Our life in cake

The cake lady: Jodi Rhoden in her West Asheville cake shop, Short Street Cakes Photographs courtesy of Lark Crafts, an imprint of Sterling Publishing Co., Inc

Every town has a cake lady, says Jodi Rhoden. "These are the women who bake the cakes for their community's special occasions: weddings, birthdays, church barbecues and even funerals," she writes in her new book Cake Ladies: Celebrating a Southern Tradition. "And — as you'll discover when you try the recipes in this book — cake ladies are special."
 
Rhoden, owner of Short Street Cakes in Asheville and author of the lauded blog, “My Life in Cake,” is herself a cake lady. In the summer of 2010, she hit the highway in pursuit of other Southern women of her ilk. The result is a vibrant, full-color catalogue, published by Asheville-based Lark Books, full of stories, recipes and best of all, tales.

» **Extracted data**:
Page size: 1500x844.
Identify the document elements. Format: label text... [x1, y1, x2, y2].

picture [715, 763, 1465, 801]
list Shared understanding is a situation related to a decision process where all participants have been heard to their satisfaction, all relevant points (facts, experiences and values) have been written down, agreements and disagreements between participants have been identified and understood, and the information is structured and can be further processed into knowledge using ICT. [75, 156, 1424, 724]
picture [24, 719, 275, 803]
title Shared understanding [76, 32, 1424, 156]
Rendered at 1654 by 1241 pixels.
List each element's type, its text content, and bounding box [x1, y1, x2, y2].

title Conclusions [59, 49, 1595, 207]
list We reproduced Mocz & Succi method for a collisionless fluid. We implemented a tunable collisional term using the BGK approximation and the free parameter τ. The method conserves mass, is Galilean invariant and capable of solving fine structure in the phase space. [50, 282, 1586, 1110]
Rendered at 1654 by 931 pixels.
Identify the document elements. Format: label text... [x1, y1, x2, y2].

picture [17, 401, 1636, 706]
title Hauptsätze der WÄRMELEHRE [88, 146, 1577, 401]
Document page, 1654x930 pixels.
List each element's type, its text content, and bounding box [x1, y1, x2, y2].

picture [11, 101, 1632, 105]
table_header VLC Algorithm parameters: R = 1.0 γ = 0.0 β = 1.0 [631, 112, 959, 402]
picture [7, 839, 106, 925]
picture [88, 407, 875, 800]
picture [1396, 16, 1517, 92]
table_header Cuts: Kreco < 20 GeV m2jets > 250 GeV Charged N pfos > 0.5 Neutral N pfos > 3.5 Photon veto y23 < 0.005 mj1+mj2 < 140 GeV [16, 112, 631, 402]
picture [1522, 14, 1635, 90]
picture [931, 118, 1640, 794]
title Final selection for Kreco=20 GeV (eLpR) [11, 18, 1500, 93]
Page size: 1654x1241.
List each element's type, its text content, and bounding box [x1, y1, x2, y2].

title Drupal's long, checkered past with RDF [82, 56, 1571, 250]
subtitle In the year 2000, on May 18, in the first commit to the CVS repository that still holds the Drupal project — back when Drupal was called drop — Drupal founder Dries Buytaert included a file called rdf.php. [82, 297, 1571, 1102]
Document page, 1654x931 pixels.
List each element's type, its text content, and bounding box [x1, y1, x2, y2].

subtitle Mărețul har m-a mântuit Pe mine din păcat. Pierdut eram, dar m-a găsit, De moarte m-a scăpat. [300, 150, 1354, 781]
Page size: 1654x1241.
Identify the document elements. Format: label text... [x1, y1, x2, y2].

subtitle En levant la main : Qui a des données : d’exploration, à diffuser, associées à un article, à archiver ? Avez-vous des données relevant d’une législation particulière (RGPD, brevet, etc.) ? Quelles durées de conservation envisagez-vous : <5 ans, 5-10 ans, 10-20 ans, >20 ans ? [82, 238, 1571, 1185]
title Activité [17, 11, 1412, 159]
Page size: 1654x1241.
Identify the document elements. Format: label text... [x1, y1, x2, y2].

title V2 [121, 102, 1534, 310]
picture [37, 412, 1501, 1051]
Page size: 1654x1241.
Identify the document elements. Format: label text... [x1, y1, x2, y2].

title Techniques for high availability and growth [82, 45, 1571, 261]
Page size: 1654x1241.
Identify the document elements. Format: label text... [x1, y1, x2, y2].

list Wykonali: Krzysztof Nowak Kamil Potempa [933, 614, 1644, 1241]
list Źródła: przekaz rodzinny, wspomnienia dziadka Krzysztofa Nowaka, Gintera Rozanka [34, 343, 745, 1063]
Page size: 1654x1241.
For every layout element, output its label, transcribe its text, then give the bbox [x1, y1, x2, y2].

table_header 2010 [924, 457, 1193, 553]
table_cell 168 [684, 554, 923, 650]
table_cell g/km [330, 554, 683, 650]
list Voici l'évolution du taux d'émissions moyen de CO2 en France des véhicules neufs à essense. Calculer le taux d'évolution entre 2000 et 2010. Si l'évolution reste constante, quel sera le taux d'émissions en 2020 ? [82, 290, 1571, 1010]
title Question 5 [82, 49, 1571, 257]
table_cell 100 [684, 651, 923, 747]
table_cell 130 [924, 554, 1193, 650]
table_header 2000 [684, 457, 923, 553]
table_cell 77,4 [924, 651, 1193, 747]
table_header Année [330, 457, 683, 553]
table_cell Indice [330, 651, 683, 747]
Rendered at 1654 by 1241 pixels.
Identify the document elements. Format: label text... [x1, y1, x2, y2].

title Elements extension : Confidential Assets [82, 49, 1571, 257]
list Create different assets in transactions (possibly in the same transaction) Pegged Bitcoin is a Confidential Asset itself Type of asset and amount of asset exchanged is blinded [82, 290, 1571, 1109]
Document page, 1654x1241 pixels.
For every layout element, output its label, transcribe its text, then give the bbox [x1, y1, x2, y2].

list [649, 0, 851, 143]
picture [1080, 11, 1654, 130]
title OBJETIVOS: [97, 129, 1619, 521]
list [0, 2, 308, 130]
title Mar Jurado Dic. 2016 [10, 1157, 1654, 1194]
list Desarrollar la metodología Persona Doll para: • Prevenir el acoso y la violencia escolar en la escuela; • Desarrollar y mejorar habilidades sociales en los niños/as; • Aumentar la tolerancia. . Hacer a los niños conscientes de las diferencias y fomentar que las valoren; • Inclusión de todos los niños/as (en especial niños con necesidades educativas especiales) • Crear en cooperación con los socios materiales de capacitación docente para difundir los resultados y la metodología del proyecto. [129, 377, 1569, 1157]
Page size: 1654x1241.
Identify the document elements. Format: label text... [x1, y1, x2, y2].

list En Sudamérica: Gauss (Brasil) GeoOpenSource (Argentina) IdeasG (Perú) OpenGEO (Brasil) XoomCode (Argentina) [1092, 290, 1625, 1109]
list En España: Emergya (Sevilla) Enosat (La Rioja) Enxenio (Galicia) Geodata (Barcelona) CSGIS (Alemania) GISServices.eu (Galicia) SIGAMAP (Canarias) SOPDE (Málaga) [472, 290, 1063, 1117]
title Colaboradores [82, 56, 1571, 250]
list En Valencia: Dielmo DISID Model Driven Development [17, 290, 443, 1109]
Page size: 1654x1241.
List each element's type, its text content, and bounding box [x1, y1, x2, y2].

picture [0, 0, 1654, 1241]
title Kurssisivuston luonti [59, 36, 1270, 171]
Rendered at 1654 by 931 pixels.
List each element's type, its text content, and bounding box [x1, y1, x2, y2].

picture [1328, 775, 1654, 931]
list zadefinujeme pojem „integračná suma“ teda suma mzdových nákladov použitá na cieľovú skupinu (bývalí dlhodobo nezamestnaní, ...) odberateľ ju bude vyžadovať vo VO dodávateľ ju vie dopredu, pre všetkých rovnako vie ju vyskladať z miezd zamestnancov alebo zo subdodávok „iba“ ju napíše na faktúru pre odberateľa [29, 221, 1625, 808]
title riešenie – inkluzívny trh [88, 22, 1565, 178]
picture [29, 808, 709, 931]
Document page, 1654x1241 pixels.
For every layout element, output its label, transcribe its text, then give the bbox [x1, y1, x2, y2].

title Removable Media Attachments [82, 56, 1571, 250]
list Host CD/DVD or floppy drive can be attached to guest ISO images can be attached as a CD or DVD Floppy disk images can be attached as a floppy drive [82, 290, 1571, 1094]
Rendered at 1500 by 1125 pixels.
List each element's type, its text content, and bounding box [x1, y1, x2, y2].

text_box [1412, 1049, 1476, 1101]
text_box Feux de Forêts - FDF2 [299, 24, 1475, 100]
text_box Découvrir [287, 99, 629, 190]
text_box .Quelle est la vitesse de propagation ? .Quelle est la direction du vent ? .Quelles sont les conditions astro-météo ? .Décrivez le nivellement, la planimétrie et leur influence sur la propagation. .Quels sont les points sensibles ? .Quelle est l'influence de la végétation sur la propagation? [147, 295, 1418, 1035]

» **Requests**:
a) In the cake article, when did Rhoden set out on the highway to find other Southern cake ladies?
b) Echo the cake article, beginning at the words "Our life in" and stopping after "of all, tales.".
The listing has nothing to do with the cake article.

» **Responses**:
a) In the summer of 2010.

b)
Our life in cake

The cake lady: Jodi Rhoden in her West Asheville cake shop, Short Street Cakes Photographs courtesy of Lark Crafts, an imprint of Sterling Publishing Co., Inc

Every town has a cake lady, says Jodi Rhoden. "These are the women who bake the cakes for their community's special occasions: weddings, birthdays, church barbecues and even funerals," she writes in her new book Cake Ladies: Celebrating a Southern Tradition. "And — as you'll discover when you try the recipes in this book — cake ladies are special."
 
Rhoden, owner of Short Street Cakes in Asheville and author of the lauded blog, “My Life in Cake,” is herself a cake lady. In the summer of 2010, she hit the highway in pursuit of other Southern women of her ilk. The result is a vibrant, full-color catalogue, published by Asheville-based Lark Books, full of stories, recipes and best of all, tales.